The activities attributed to Division 39 raise questions about compliance with Vietnamese statutes overseen by the Ministry of Public Security (Vietnam) and judicial procedures of the Supreme People's Court of Vietnam, as well as international norms referenced by bodies like the United Nations Office on Drugs and Crime and the Financial Action Task Force. Ethical concerns often focus on conflicts of interest involving senior Party figures, transparency standards promoted by organizations like Transparency International, and corporate governance practices monitored by the World Bank and the Asian Development Bank. Debates also touch on national security exemptions under law instruments comparable to measures in People's Republic of China and Russian Federation statutes and on anti-corruption enforcement seen in other states such as South Korea and Indonesia.

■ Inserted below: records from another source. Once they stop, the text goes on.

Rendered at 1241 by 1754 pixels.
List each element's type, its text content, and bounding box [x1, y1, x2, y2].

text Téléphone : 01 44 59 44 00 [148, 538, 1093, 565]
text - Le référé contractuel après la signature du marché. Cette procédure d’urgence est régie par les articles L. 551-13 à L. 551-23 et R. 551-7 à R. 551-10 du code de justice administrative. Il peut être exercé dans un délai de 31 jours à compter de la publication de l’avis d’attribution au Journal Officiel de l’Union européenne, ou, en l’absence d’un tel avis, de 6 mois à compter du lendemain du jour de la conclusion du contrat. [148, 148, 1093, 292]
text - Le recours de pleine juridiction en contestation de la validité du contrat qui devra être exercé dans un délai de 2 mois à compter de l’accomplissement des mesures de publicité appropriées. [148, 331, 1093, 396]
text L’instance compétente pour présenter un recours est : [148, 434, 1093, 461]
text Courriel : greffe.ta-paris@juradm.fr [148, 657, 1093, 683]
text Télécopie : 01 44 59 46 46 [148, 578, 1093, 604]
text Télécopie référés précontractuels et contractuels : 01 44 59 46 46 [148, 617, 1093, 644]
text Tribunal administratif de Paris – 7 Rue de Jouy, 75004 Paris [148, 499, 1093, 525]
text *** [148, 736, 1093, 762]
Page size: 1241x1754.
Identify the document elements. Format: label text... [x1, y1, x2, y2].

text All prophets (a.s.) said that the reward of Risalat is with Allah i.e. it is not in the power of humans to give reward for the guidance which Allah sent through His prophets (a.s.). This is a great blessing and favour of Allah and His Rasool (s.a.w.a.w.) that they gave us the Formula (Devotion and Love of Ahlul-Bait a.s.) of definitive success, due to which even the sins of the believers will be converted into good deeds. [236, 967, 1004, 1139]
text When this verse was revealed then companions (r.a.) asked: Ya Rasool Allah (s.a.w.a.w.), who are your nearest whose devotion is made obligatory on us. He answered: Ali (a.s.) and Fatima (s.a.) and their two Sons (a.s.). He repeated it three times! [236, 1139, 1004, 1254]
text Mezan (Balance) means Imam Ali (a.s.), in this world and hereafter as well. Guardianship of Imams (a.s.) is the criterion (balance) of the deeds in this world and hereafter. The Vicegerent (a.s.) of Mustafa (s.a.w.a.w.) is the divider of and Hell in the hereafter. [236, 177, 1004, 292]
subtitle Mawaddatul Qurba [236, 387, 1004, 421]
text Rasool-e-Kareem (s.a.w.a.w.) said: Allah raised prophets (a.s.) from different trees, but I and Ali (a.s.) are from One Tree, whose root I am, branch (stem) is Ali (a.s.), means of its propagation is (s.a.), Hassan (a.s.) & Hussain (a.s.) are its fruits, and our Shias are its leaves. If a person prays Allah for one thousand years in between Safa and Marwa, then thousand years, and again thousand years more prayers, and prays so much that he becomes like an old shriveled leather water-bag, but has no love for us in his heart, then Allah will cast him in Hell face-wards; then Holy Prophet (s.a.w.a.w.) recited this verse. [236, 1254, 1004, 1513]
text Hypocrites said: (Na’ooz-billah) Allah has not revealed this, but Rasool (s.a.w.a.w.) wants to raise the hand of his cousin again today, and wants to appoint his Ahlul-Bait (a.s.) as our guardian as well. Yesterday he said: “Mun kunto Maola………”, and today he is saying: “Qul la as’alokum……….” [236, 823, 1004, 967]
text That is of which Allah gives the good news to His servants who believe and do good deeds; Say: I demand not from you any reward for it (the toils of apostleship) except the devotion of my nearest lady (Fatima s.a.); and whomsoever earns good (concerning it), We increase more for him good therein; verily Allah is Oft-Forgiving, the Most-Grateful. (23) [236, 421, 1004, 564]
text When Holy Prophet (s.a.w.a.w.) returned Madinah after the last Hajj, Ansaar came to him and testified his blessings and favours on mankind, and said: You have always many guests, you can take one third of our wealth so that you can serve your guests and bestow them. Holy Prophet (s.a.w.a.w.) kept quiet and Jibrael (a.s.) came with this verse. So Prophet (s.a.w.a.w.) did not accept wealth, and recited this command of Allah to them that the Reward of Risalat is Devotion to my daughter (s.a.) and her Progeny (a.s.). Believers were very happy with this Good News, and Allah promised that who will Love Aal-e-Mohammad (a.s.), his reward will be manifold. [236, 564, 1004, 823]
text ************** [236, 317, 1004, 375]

Division 39's reputed role has influenced how scholars, policymakers, and international investors view elite asset management in Viet Nam. Its alleged model of embedded commercial units inspires comparative analyses alongside institutions like the Chinese Communist Party General Office financial cells, Soviet nomenklatura networks, and the economic arms of parties in Cuba and Laos. The legacy includes impacts on privatization trajectories affecting companies such as Vingroup and Masan Group, regulatory reforms involving the State Bank of Vietnam, and the framing of anti-corruption drives led by leaders like Nguyễn Phú Trọng and Trương Tấn Sang. Continued scrutiny by international media, academic centers at Harvard Kennedy School, Australian National University, and think tanks including the International Crisis Group contributes to ongoing assessments of elite institutions and state-business relations in Southeast Asia.